◆ WHAT THE TASK REQUIRES:
Collect every line in the items below that contains the string "newSketch".

◆ INFORMATION SUPPLIED:
········

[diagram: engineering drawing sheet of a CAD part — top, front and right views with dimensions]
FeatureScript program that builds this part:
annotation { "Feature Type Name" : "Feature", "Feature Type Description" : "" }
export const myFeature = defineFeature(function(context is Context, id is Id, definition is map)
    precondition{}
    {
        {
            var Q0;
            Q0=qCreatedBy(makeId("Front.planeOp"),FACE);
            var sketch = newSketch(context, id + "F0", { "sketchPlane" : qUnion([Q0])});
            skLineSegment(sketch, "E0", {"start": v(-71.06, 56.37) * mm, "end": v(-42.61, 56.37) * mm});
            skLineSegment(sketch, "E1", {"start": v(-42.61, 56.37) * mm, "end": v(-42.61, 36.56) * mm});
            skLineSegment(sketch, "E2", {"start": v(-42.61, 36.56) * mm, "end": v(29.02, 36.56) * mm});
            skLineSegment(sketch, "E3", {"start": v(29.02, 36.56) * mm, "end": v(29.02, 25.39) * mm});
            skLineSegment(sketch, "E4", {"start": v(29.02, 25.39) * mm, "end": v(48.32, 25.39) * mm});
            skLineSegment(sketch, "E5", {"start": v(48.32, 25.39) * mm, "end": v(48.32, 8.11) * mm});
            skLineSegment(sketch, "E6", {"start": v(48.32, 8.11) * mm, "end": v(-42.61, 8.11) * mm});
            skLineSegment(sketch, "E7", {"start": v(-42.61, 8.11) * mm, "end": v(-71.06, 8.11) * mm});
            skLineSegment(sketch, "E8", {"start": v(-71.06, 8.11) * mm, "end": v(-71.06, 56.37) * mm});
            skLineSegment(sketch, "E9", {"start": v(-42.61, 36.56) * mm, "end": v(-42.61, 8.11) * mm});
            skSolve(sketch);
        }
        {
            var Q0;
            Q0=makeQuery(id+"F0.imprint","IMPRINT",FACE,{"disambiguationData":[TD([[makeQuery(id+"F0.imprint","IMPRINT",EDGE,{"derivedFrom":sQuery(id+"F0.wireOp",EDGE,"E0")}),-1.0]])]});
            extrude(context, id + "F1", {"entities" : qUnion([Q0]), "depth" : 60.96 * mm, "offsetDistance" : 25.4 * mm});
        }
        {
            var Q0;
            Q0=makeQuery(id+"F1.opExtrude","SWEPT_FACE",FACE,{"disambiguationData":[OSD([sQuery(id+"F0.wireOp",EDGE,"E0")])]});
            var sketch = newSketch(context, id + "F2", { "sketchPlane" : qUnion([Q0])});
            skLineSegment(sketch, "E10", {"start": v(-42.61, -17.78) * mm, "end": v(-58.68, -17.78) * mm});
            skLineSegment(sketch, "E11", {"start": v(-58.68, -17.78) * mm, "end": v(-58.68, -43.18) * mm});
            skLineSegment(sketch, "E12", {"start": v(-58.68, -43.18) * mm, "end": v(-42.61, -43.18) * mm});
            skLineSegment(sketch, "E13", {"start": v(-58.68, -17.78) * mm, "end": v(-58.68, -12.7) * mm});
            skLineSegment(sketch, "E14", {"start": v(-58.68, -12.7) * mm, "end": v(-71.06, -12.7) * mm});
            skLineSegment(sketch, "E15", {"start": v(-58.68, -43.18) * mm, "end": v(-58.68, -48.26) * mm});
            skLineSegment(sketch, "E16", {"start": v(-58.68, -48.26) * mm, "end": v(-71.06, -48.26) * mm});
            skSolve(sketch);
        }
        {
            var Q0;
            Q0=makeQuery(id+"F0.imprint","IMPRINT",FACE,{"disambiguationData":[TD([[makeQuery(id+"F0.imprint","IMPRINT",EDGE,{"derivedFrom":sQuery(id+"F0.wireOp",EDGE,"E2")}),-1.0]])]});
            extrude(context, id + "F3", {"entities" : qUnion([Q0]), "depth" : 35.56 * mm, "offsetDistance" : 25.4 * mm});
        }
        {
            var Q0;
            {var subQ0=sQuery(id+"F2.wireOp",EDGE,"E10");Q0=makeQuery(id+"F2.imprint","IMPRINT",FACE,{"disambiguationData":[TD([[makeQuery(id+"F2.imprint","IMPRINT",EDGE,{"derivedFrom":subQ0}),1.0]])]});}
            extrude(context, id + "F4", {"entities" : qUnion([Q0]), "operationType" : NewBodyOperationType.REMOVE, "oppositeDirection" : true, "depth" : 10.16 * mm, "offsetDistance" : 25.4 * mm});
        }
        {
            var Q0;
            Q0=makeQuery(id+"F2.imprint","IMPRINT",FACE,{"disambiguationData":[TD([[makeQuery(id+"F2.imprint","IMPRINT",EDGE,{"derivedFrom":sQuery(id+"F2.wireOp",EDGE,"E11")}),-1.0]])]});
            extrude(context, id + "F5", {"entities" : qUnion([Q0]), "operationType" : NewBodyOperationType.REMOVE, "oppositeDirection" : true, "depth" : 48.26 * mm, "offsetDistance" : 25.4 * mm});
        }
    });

········

◆ ANSWER IN FULL:
            var sketch = newSketch(context, id + "F0", { "sketchPlane" : qUnion([Q0])});
            var sketch = newSketch(context, id + "F2", { "sketchPlane" : qUnion([Q0])});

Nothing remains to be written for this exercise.